= Exercise goal =
Could you write out the text of all the items below again, putting "Podobne wydarzenie" wherever "Podobny wpis" occurs and leaving everything else untouched?

= Given records =

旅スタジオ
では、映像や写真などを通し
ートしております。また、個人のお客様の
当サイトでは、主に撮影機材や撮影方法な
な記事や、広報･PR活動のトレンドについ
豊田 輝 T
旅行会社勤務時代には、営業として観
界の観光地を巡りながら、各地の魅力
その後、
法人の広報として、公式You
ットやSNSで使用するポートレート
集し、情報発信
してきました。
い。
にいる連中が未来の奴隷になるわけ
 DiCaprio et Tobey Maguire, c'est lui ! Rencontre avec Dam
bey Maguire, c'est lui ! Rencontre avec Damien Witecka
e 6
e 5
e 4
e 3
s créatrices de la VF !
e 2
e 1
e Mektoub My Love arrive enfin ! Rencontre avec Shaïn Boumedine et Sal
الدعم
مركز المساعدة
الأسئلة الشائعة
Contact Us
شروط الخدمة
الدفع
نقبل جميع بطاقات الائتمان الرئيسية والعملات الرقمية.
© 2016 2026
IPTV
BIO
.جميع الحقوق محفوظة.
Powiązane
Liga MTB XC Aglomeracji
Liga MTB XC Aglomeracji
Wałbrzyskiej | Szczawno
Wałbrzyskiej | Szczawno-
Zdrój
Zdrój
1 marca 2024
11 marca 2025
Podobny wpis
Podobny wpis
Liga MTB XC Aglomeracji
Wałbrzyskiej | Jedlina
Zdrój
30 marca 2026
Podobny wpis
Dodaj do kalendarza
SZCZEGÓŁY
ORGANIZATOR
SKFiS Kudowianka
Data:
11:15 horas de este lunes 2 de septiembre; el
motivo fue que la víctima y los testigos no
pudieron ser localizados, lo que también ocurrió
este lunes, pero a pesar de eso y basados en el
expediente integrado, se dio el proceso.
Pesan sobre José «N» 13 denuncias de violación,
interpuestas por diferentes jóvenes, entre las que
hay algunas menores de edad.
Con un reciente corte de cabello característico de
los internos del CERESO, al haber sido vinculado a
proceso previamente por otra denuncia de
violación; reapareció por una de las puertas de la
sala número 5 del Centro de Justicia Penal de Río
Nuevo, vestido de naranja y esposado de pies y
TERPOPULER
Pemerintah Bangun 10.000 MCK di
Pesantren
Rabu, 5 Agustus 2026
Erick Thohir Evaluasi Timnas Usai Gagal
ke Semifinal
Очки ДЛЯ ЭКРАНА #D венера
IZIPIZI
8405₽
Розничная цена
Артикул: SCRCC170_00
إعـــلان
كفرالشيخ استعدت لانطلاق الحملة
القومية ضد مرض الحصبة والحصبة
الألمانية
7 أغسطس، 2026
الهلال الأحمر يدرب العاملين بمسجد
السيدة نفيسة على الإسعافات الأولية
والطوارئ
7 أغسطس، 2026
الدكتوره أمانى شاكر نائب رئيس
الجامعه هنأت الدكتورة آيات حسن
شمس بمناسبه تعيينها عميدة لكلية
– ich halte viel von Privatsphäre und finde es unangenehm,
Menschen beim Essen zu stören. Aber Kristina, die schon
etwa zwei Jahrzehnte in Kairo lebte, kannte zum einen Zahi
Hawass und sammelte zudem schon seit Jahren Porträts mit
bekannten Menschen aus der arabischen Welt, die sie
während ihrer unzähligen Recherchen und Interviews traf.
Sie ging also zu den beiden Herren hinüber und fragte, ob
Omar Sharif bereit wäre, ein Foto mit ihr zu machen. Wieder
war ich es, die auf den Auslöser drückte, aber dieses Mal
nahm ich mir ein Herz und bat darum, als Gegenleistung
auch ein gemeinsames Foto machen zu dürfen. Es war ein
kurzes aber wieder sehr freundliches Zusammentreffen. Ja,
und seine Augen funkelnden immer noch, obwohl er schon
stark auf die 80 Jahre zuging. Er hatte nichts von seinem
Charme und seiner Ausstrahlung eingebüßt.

= Written response =
旅スタジオ
では、映像や写真などを通し
ートしております。また、個人のお客様の
当サイトでは、主に撮影機材や撮影方法な
な記事や、広報･PR活動のトレンドについ
豊田 輝 T
旅行会社勤務時代には、営業として観
界の観光地を巡りながら、各地の魅力
その後、
法人の広報として、公式You
ットやSNSで使用するポートレート
集し、情報発信
してきました。
い。
にいる連中が未来の奴隷になるわけ
 DiCaprio et Tobey Maguire, c'est lui ! Rencontre avec Dam
bey Maguire, c'est lui ! Rencontre avec Damien Witecka
e 6
e 5
e 4
e 3
s créatrices de la VF !
e 2
e 1
e Mektoub My Love arrive enfin ! Rencontre avec Shaïn Boumedine et Sal
الدعم
مركز المساعدة
الأسئلة الشائعة
Contact Us
شروط الخدمة
الدفع
نقبل جميع بطاقات الائتمان الرئيسية والعملات الرقمية.
© 2016 2026
IPTV
BIO
.جميع الحقوق محفوظة.
Powiązane
Liga MTB XC Aglomeracji
Liga MTB XC Aglomeracji
Wałbrzyskiej | Szczawno
Wałbrzyskiej | Szczawno-
Zdrój
Zdrój
1 marca 2024
11 marca 2025
Podobne wydarzenie
Podobne wydarzenie
Liga MTB XC Aglomeracji
Wałbrzyskiej | Jedlina
Zdrój
30 marca 2026
Podobne wydarzenie
Dodaj do kalendarza
SZCZEGÓŁY
ORGANIZATOR
SKFiS Kudowianka
Data:
11:15 horas de este lunes 2 de septiembre; el
motivo fue que la víctima y los testigos no
pudieron ser localizados, lo que también ocurrió
este lunes, pero a pesar de eso y basados en el
expediente integrado, se dio el proceso.
Pesan sobre José «N» 13 denuncias de violación,
interpuestas por diferentes jóvenes, entre las que
hay algunas menores de edad.
Con un reciente corte de cabello característico de
los internos del CERESO, al haber sido vinculado a
proceso previamente por otra denuncia de
violación; reapareció por una de las puertas de la
sala número 5 del Centro de Justicia Penal de Río
Nuevo, vestido de naranja y esposado de pies y
TERPOPULER
Pemerintah Bangun 10.000 MCK di
Pesantren
Rabu, 5 Agustus 2026
Erick Thohir Evaluasi Timnas Usai Gagal
ke Semifinal
Очки ДЛЯ ЭКРАНА #D венера
IZIPIZI
8405₽
Розничная цена
Артикул: SCRCC170_00
إعـــلان
كفرالشيخ استعدت لانطلاق الحملة
القومية ضد مرض الحصبة والحصبة
الألمانية
7 أغسطس، 2026
الهلال الأحمر يدرب العاملين بمسجد
السيدة نفيسة على الإسعافات الأولية
والطوارئ
7 أغسطس، 2026
الدكتوره أمانى شاكر نائب رئيس
الجامعه هنأت الدكتورة آيات حسن
شمس بمناسبه تعيينها عميدة لكلية
– ich halte viel von Privatsphäre und finde es unangenehm,
Menschen beim Essen zu stören. Aber Kristina, die schon
etwa zwei Jahrzehnte in Kairo lebte, kannte zum einen Zahi
Hawass und sammelte zudem schon seit Jahren Porträts mit
bekannten Menschen aus der arabischen Welt, die sie
während ihrer unzähligen Recherchen und Interviews traf.
Sie ging also zu den beiden Herren hinüber und fragte, ob
Omar Sharif bereit wäre, ein Foto mit ihr zu machen. Wieder
war ich es, die auf den Auslöser drückte, aber dieses Mal
nahm ich mir ein Herz und bat darum, als Gegenleistung
auch ein gemeinsames Foto machen zu dürfen. Es war ein
kurzes aber wieder sehr freundliches Zusammentreffen. Ja,
und seine Augen funkelnden immer noch, obwohl er schon
stark auf die 80 Jahre zuging. Er hatte nichts von seinem
Charme und seiner Ausstrahlung eingebüßt.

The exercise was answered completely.